У него борода отрастает трижды в день, а по воскресеньям вообще пять раз. Герман забрался ему на спину и сел на плечи, чтобы посмотреться в зеркало вдвоем, но голова закружилась, и он тихо соскользнул вниз. Папа рассмеялся, а потом сунул голову под кран. Герман взял тюбик зубной пасты и долго его заворачивал; наконец выдавилась белая капелька. Удивительный какой-то тюбик, бесконечный.
– Спокойной ночи, в общем, – сказал Герман.
– Спокойной, – пророкотал папа.
Когда Герман улегся, пришла мама, погасила свет, только глобус оставила. Присела на краешек кровати, погладила Германа по голове, взъерошила челку, как он любит. Мама всегда так делает, когда челка отрастет слишком длинная и пора в парикмахерскую. Попрошу подровнять волосы подлиннее, подумал Герман, тогда скоро снова в парикмахерскую, и мама опять будет гладить мне волосы, ерошить челку и громко смеяться.
Мама тихо прикрыла за собой дверь, а Герман вдруг почему-то вспомнил Руби, огромный стог рыжих волос у нее на голове; птицы там могут гнездиться – снегири например, колибри уж точно. Еще он припомнил листик; зачем, спрашивается, он его глотал, глупость какая, в другой раз надо думать, что в рот тащить.
За окном шумел ветер, сегодня он крался по улицам, обтираясь об углы, и бубнил что-то под аккомпанемент дырявой гармошки и усталых труб. Герман никогда не видел ветер; интересно, какой он с лица…
Из гостиной долетел разговор мамы с папой – у них, по счастью, лица есть. Потом Герман долго думал о времени: вот ведь бедняга, то его тянут, то убивают. А потом ему снилось не вспомнить что. Даже обидно.
3
До школы восемьсот сорок два шага, сосчитал как-то Герман. Это если он идет один, с открытыми глазами и без зюйдвестки. Когда до Драмменсвейен они идут с папой вдвоем, выходит восемьсот шестнадцать шагов, потому что у папы длиннющие ноги, и Герману приходится шагать очень широко, чтобы не отстать. Мама обычно долго машет им в окно, магазинчик Якобсена открывается только в девять.

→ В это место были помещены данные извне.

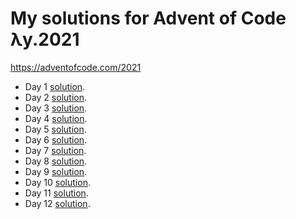 # My solutions for Advent of Code λy.2021
https://adventofcode.com/2021
    
* Day 1 [solution](solutions/day1.py).
* Day 2 [solution](solutions/day2.py).
* Day 3 [solution](solutions/day3.py).
* Day 4 [solution](solutions/day4.py).
* Day 5 [solution](solutions/day5.py).
* Day 6 [solution](solutions/day6.py).
* Day 7 [solution](solutions/day7.py).
* Day 8 [solution](solutions/day8.py).
* Day 9 [solution](solutions/day9.py).
* Day 10 [solution](solutions/day10.py).
* Day 11 [solution](solutions/day11.py).
* Day 12 [solution](solutions/day12.py).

Они успели довольно прилично отойти от дома, когда мама закричала им вслед и кинула Герману пакет с завтраком, который он вечно забывает. Бросок у мамы мощный, однажды она окликнула их уже у аллеи Бюгдёй, а это сто тридцать восемь шагов, и Герману осталось только открыть ранец: вуаля – два бутера с козьим сыром и два с колбасой легли точно между пеналом и учебником природоведения.

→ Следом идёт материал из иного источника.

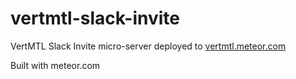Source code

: # vertmtl-slack-invite
VertMTL Slack Invite micro-server deployed to [vertmtl.meteor.com](vertmtl.meteor.com)

Built with meteor.com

Герман с папой остановились на углу напротив лавки Якобсена. Папе – дальше вниз в Вику, их стройплощадка сейчас там. А Герману – дальше прямо.
Папа наклонился к нему, дыша стертым запахом слабого кофе и сигарет.

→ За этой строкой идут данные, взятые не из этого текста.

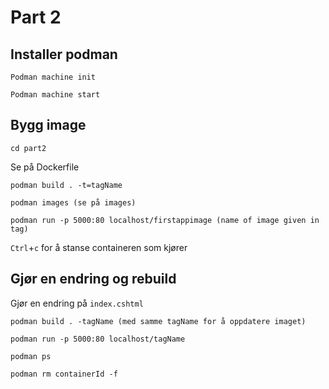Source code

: # Part 2

## Installer podman

`Podman machine init`

`Podman machine start`

## Bygg image

`cd part2`

Se på Dockerfile

`podman build . -t=tagName`

`podman images (se på images)`

`podman run -p 5000:80 localhost/firstappimage (name of image given in tag)`

`Ctrl`+`c` for å stanse containeren som kjører

## Gjør en endring og rebuild

Gjør en endring på `index.cshtml`

`podman build . -tagName (med samme tagName for å oppdatere imaget)`

`podman run -p 5000:80 localhost/tagName`

`podman ps`

`podman rm containerId -f`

– Когда-нибудь возьму тебя в кабину крана, – сказал он.
Герман отвел глаза.
– Оттуда, наверно, и Америку видно?
– Америку! Бери выше! Оттуда видно так далеко, что у меня глаза на спину перелезают!
– Ничего себе, – изумился Герман.
– Я шучу, – сказал папа тихо. – Из кабины видно до Несоддена. Привирать нехорошо, да?
– В общем, да.
Папа вдруг выпрямился, залез в задний карман и достал железную расческу.
– Отныне она твоя, – торжественно заявил он. – Береги ее.
Герман почтительно забрал у папы расческу; на ощупь она оказалась приятная, увесистая и блестела.
– А чем ты будешь причесываться? – спросил Герман.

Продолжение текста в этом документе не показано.